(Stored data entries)
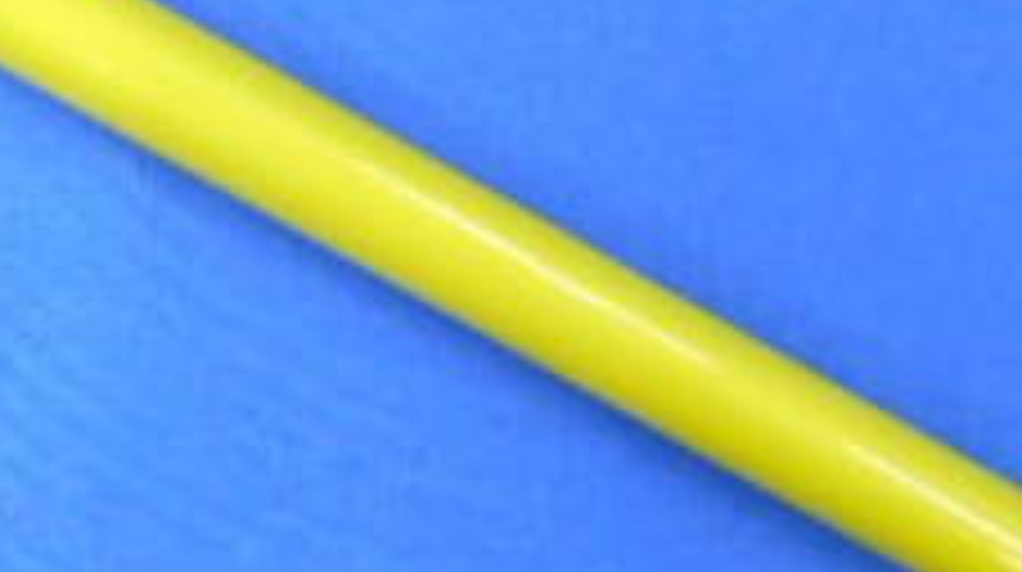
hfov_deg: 25.0
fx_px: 2165
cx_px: -59
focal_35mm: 80
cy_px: -203
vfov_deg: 14.3
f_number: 3.2
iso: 320
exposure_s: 1/30
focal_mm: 4.6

*Problem requirements:* Every entry above, pictures excluded, needs to be duplicated exactly.

*Solution below:*
hfov_deg: 25.0
fx_px: 2165
cx_px: -59
focal_35mm: 80
cy_px: -203
vfov_deg: 14.3
f_number: 3.2
iso: 320
exposure_s: 1/30
focal_mm: 4.6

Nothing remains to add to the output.